Media and Mass Atrocity: Lessons From Rwanda
To mark the 25 years that have passed since the Rwandan genocide, we’ll be discussing the role of media in times of civil conflict and mass atrocity. In the chair, BBC Africa Online reporter and Knight fellow Dickens Olewe will be talking to journalist and Horn of Africa expert Dr. Idil Osman alongside Simon Cottle and Alan Davis – two of the authors of a new publication by CIGI Press, Media and Mass Atrocity: the Rwanda Genocide and Beyond. We’ll also be hearing from Daniel Adamson and Aliaume Leroy, heading the Africa Eye team responsible for the Open Source Investigation, The Anatomy of a Killing.
It has been 25 years since Rwanda slid into the abyss. When human beings are at their worst — as they most certainly were in Rwanda during the 1994 genocide — the world needs the institutions of journalism and the media to be at their best. According to Media and Mass Atrocity, in Rwanda, they fell short.
Confronted by Rwanda’s horrors, international news media at times turned away, or muddled the story when they did pay attention by casting it in a formulaic way as anarchic tribal warfare rather than an organised genocide. Hate media outlets in Rwanda played a role in laying the groundwork for genocide, and then encouraged the extermination campaign.
The global media landscape has been utterly transformed since 1994. The first information and images of atrocities are now often transmitted via social media, by citizen journalists or eyewitnesses – enabled by the ubiquity of mobile phones. The increasing difficulty of journalists accessing conflict areas is forcing the media to innovate new ways of verifying, covering and understanding events.

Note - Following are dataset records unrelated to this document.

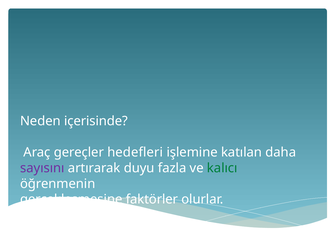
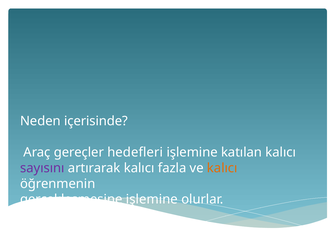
katılan daha: daha -> kalıcı
artırarak duyu: duyu -> kalıcı
kalıcı at (222, 168) colour: green -> orange
gerçekleşmesine faktörler: faktörler -> işlemine
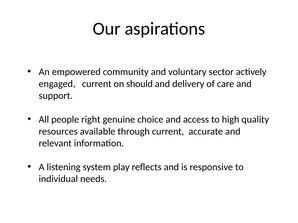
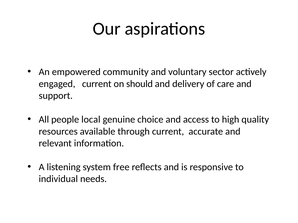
right: right -> local
play: play -> free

And in many quarters, the traditional news media business model continues to founder. Against that backdrop, it is more important than ever to examine the nexus between the media and the forces of mass atrocity.
Social media tools can be used to inform and engage, but also – in an echo of hate radio in Rwanda – can be used to demonize opponents and mobilize extremism. We are left with many troubling questions, still unresolved despite the passage of time since Rwanda.
The panel will be preceded by some opening marks by the book’s editor, Allan Thompson.
Dickens Olewe is a Kenyan journalist working for the BBC, and a 2015 John S. Knight journalism fellow at Stanford University. During his fellowship he organised the first ever drone journalism conference, held in Silicon Valley with support from Center for Investigative Reporting and News Lab at Google. His interest is in using new technology for storytelling and integrating the public in the news reporting process. He contributes to BBC’s Future of News Report. He was part of the team of journalists chosen by Deutsche Welle Academy to develop a manifesto on how to use digital technology to promote freedom of expression in the global south. He also runs The Dickens Olewe podcast where he interviews guests on media, politics and technology in Africa. The latest podcast is a four-part series looking at the East African Community as it celebrates its 20th anniversary this year.
Idil Osman has worked for over 12 years as a national and international journalist for the BBC, the Guardian and the Voice of America, spending the majority of her career covering stories from the Horn of Africa. Through her work, she has developed a vast network of media contacts including those based in the region and the diaspora. She has authored publications that focus on media, migration, development, conflicts in the Horn of Africa and diaspora communities in Europe. She completed her PhD in Journalism and is an expert on diasporic media and development communications.
Simon Cottle, professor of media and communications at the School of Journalism, Media and Cultural Studies at Cardiff University, will reflect on what’s changed in the world of humanitarian crises and communications since the Rwandan genocide of 1994. He argues that today’s more complex and rapidly changing communications environment can open up new possibilities for progressive intervention prior to, during and following such murderous collective events.
Alan Davis, Asia and Eurasia Director of the Institute for War & Peace Reporting, will explain how hate media online in Myanmar – primarily on Facebook – grew out of a history of hate media prior to the explosion in internet access of recent years. Davis, who designed and led a media monitoring and reporting project on hate speech in Myanmar for IWPR, argues that the international community could and should have been better prepared and intervened sooner to reduce the impact of this hate media. He also attributes some of the hate media to the lack of media professionalism in a society accustomed to decades of oppressive censorship.